Olhar vago que passa em minha aldeia
Nela domina os extintos primitivos
Enfeitiça com o apoio do índio Terena
Costumeiro em chamar perdiz pela cor
De canto – hoje – verde
Murmura a língua matinal…
Dos Guatós, Guaranis e Guanás
Eles enverdam as auroras

2.

Bernardo morava em seu casebre na beira do rio
Vive quase coberto de limos, musgos
Destemido no privilégio do abandono
Regava todos os dias o extinto Mar de Xarayés
O menino agora é parte dele, das águas
Apodera-se da paisagem como seu guardador

Águas que fertilizam minha poesia
Repousa na paz dos Camalotes
Ora diante de uma procissão de formigas
Outras recortam as roseiras deste meu quintal
Ele me ensinou a infantilizá-las

Só pingar um pouquinho de água no coração delas
Algazarreia nos pingos de sol das manhãs
Caracóis vegetam em minhas palavras
Que andam em lentidão na imensidão verde

3.

Esse é Bernardo
Menino do mato, da mata
Repetindo as tardes deste meu quintal
Como um joão-ninguém, que vive do cisco

Assim como garças que enfeitam os brejos
Faz de conta menino que é um Tatu, bola a rolar
Detém um olhar feroz traidor
Ao mesmo tempo em que serve de abrigo da paisagem
Vivi como andarilho flanando no pátio da fazenda

Vejo um afeto de aves em seu olhar
A passarada fez poleiro na sua cabeça
Constroem casas na aba de seu chapéu de palha

Só ele conseguia o gorjeio dos pássaros
O menino-árvore bateu asas e avoou
Virou passarinho
Passarinhos deliram ao serem escolhidos ao concerto
O concerto latente do entardecer

4.

Entreaberta, prevejo o arrebol
Caem os primeiros pingos de chuva
Perfume de terra molhada invade a fazenda
Bernardão conhece a lida do pantaneiro

As águas impulsionam a vida no pantanal
O homem deste lugar é a continuação delas
Sua canoa é leve como um selo
Menino bandarra faz o entardecer à beira do mato
Toca a boiada que empurra águas vadias
Forte, destemido como um Lobisomem

Um pescador de varanda
A admirar pacus à sombra dos Cambarás
Tocador de viola quebrada em casa de madeira
Ela possui orgulho de suas árvores e flores
Este quintal mantém nossos delimites de viver

À noite
Beatos em procissão
Ao ouvir a prosa dos rios
Veja-te junto o outro menino
“De fé que não se cansa”
Que declamam “em forma de oração”
Num dia pra lá de especial
Seus setentas de glórias
Em romaria a Nossa Senhora
Do pantanal que pensa florescer
A cada dia e a cada poesia minha

Belas iluminuras
(A janela se fecha)
Manoel de Barros.

Sobre Bernardo:

Espécie de toten, deus, guardião da natureza sagrada. Mítico que domina o mundo natural pantaneiro.
Fazedor de amanhecer. Guardador das águas. Encantador de pássaros. Matuto pantaneiro, meu fazendeiro. “Reizinho” do meu quintal. Bernardo: meu outro eu.
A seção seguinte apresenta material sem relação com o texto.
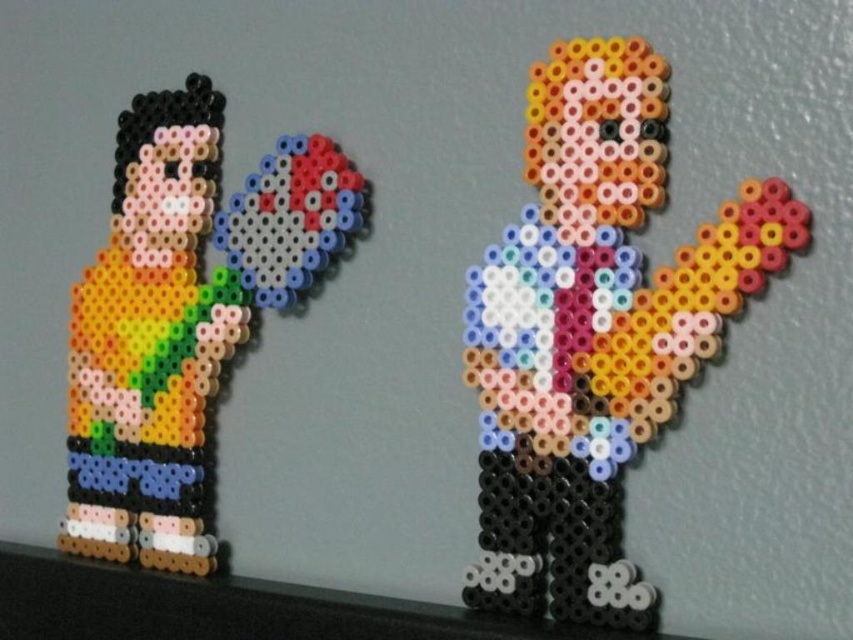
Based on the coordinates provided, which figure is located at point (595, 332)?

The point (595, 332) indicates the multicolored beads man at center.

You are an artist who wants to create a new figure using the multicolored beads man at center and the multicolored beads at left. If you want to make a taller figure, which beads should you use?

The multicolored beads at left are taller than the multicolored beads man at center, so you should use the multicolored beads at left to create a taller figure.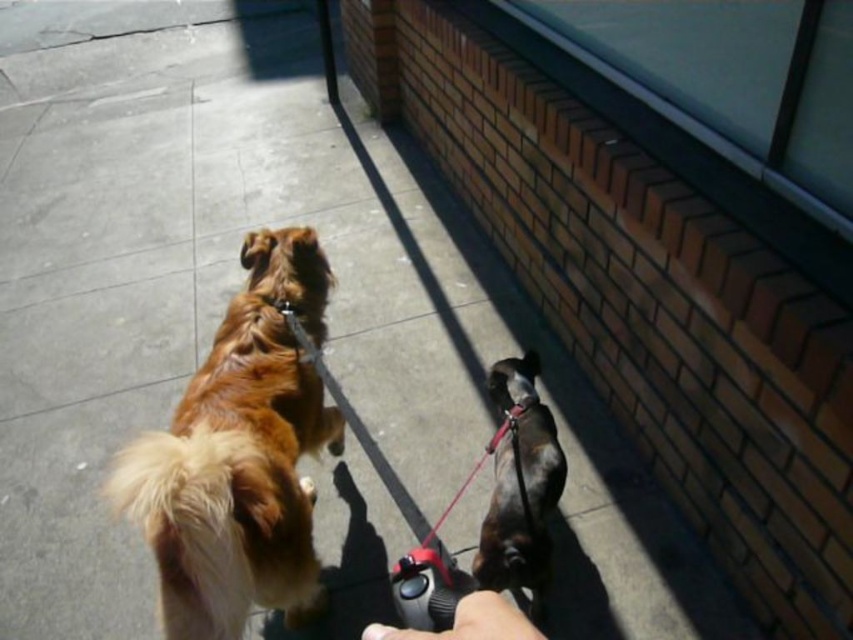
Question: Does golden fur dog at center come behind smooth leather leash at lower center?

Choices:
 (A) yes
 (B) no

Answer: (A)

Question: Which object is the closest to the golden fur dog at center?

Choices:
 (A) smooth nylon leash at center
 (B) brown fur dog at lower right

Answer: (B)

Question: Which point appears closest to the camera in this image?

Choices:
 (A) (554, 492)
 (B) (485, 612)
 (C) (218, 476)

Answer: (B)

Question: Which point is farther to the camera?

Choices:
 (A) (491, 440)
 (B) (273, 516)

Answer: (A)

Question: Considering the relative positions of golden fur dog at center and smooth nylon leash at center in the image provided, where is golden fur dog at center located with respect to smooth nylon leash at center?

Choices:
 (A) right
 (B) left

Answer: (B)

Question: Does brown fur dog at lower right appear over smooth nylon leash at center?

“Penso agora que esse Bernardo tem cacoete pra poeta.”

Marcus Ferreira (Carnavalesco)

Junior Fionda, Marcus Ferreira e Paulo Santi
(Pesquisa, Desenvolvimento e Texto)

Henrique Pessoa
(Revisão Textual)

Dialeto Manoelês:
Andarilho: aves que vagam em plano terrestre, não sabem voar (Emas);
Bandarra: Vadio, mandrião, vagabundo, cavalo velho solto pelos pastos;
Bernardão: menino forte, destemido;
Camalotes: aguapé, planta aquática de inflorescência
Cocho: referido à viola do estado sul-matogrossense;
Iluminuras: desenho de poesia;
Mar de Xarayés: primeiro dado nome ao Pantanal, referido à primeira tribo do território;
Perdiz: ave pantaneira;
Nadifúndio: “Nadifúndio é um lugar de nadas”.